総合評価︰現行評価モデルによる能力予測との継続的な不一致を確認。教育効果との因果関係は判定不能。

 

 報告書を作成していた研究員は、最後の一文を入力する前にわずかに手を止めた。そして静かに、文字を打ち込んだ。

 

 ――被験体4-β-02は、ホワイトルームの理念に対する例外個体である可能性が高い。

 

 白い施設の中で、神凪月詠は眠っていた。自分が何者なのかも知らず、自分がなぜ恐れられているのかも知らず、ただ与えられた課題をこなし続けながら。

 

 大人たちは少しずつ気付き始めていた。この少年は、本当にホワイトルームによって作られた存在なのか。その疑問が、研究員たちの中で少しずつ形を持ち始めていた。それはこの施設にとって祝福ではなかった。むしろ呪いに近かった。

 

 教育によって天才を作るという理念の根幹を、神凪月詠という存在が静かに、しかし確実に揺らし始めていた。

 

 まだ六歳。まだ序章。

 

 それでもこの時点で既に、彼の未来は決まりつつあった。一人は、ホワイトルームが求める完成形へ。そしてもう一人は、ホワイトルームの理念そのものを揺るがす存在へ——静かに、歩み始めていた。

 

 

 

  ──────────────────

 

 消灯の合図が鳴り、寝室から光が消えた。

 

 薄く残された管理灯だけが白い天井を照らしている。少年はベッドに横になったまま目を閉じなかった。眠れないわけではない。必要ならすぐに眠れる。ホワイトルームで育った子供にとって、睡眠は休息であって感情ではない。だが、この日はなぜか意識が覚醒したままだった。

 

 理由を考えると、昼の出来事が思い浮かぶ。

 

『なぜ満点を取れる?』

 

 銀髪の少年はそう言った。

 

 妙な質問だった。ホワイトルームでそんなことを尋ねる者はいない。解ける者は解く。解けない者は脱落する。それだけの話だ。だから少年は『解けるからだ』と答えた。
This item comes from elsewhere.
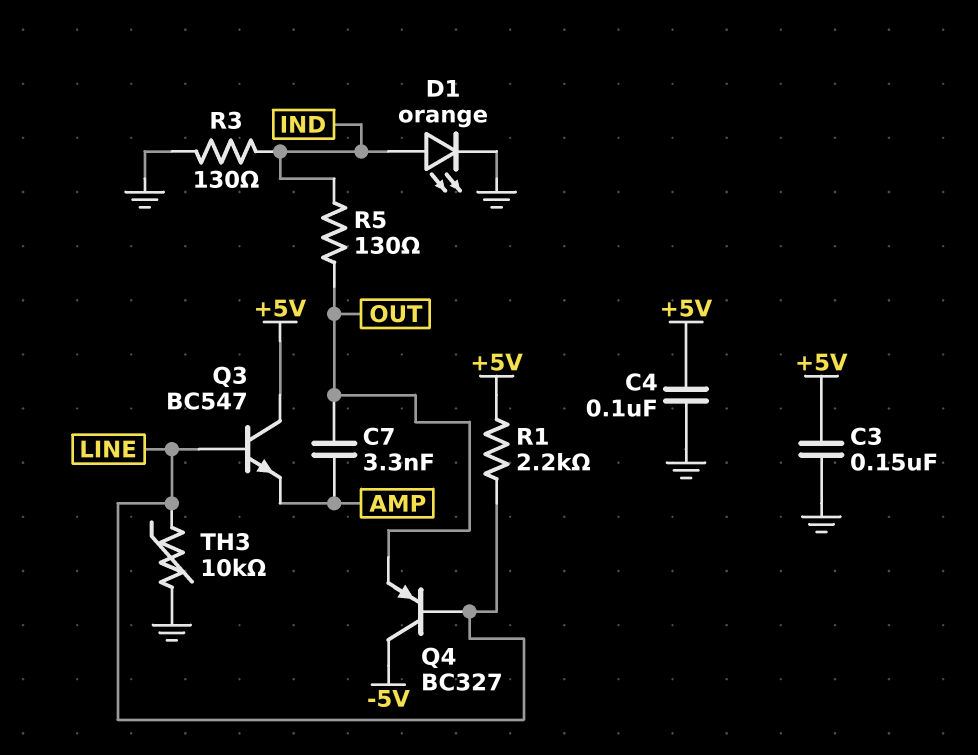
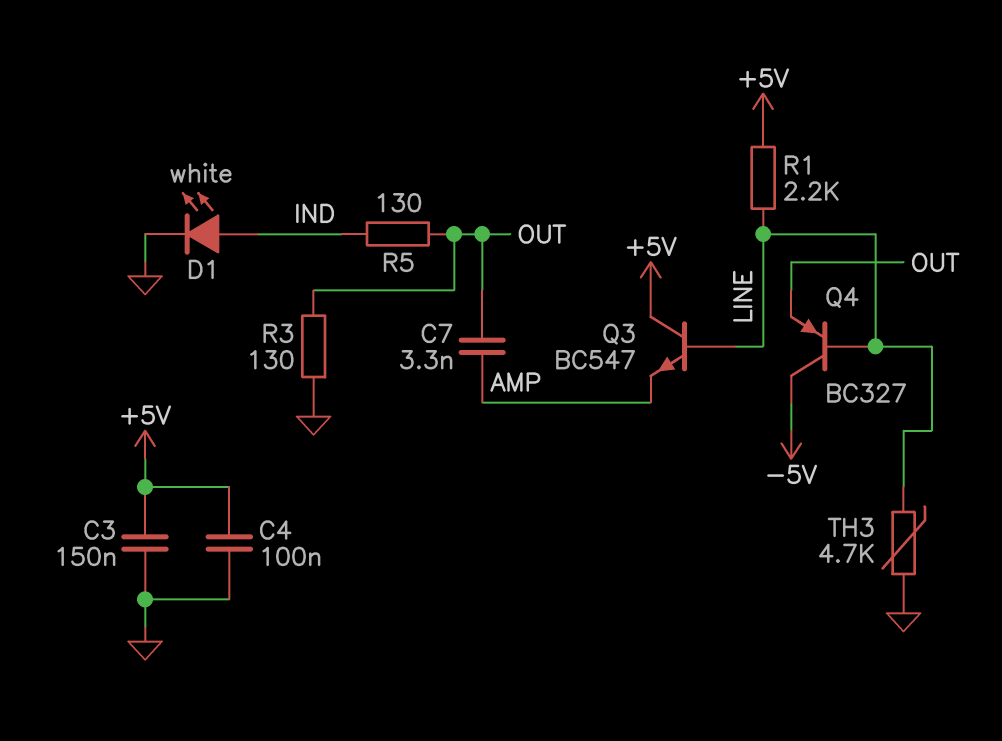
D1: LED orange (A IND, K GND) -> LED white (A IND, K GND)
R3: 130 (GND, IND) -> 130 (GND, OUT)
TH3: 10k (GND, LINE) -> 4.7k (GND, LINE)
それで終わるはずだった。

 

 だが、なぜかその会話だけが頭に残っている。

 彼の問いそのものではない。その時の表情でもない。うまく説明できないが、あの少年には他の子供たちとは違う何かがあった。

 

 学習課程でもそうだった。

 

 数学、語学、心理分析、戦略課題。どの科目でも月詠は結果を出していた。優秀な子供なら他にもいる。自分もその一人だ。だから結果だけなら特別ではない。

 

 違和感があったのは、その結果へ至る過程だった。

 

 例えば戦略課題。数十項目に及ぶ国家情報と二十三の制約条件を与えられた場合、人間はまず情報を整理する。優先順位を決め、不要な要素を切り捨て、限られた時間の中で最適解を探す。それが普通だ。

 

 だが彼を見ていると、その過程が見えない。

 

 考えていないわけではない。考えなければ解ける内容ではないからだ。しかし、どこで判断し、どこで結論へ至ったのかが分からない。思考の痕跡が残らない。気付けば答えだけが提出されている。

 

 記憶訓練も同じだった。

 

 三百桁の数字を見た後、多くの子供は情報を保持するために口を動かし、指先を震わせ、必死に記憶を繋ぎ止めようとする。だが彼にはそれがなかった。見た瞬間に覚えていたようにしか見えない。

 

 語学課程でも同様だった。四つの言語が同時に流れる中で、多くの子供が混乱していく。だが彼だけは最初から最後まで変わらない。できるかどうかではない。どうやって処理しているのかが分からない。

 

 それが奇妙だった。

 

 少年は静かに目を閉じた。

 

 理解できないものは存在する。それ自体は珍しくない。だが月詠の場合、能力が理解できないわけではなかった。結果は理解できる。理屈も存在するのだろう。ただ、その途中だけが見えない。

 

 まるで解答へ至るまでの工程が丸ごと省略されているようだった。

 

 隣のベッドから規則正しい呼吸音が聞こえる。月詠はもう眠っているらしい。少年は薄く目を開き、暗闇の向こうを見た。管理灯に照らされた銀髪がわずかに見える。

 他の子供たちとは違う。

 だが、自分とも違う。

 そのことだけははっきりしていた。

 なぜ記憶に残るのか。その理由は分からない。

 分からないまま、少年の意識はゆっくりと眠りの中へ沈んでいった。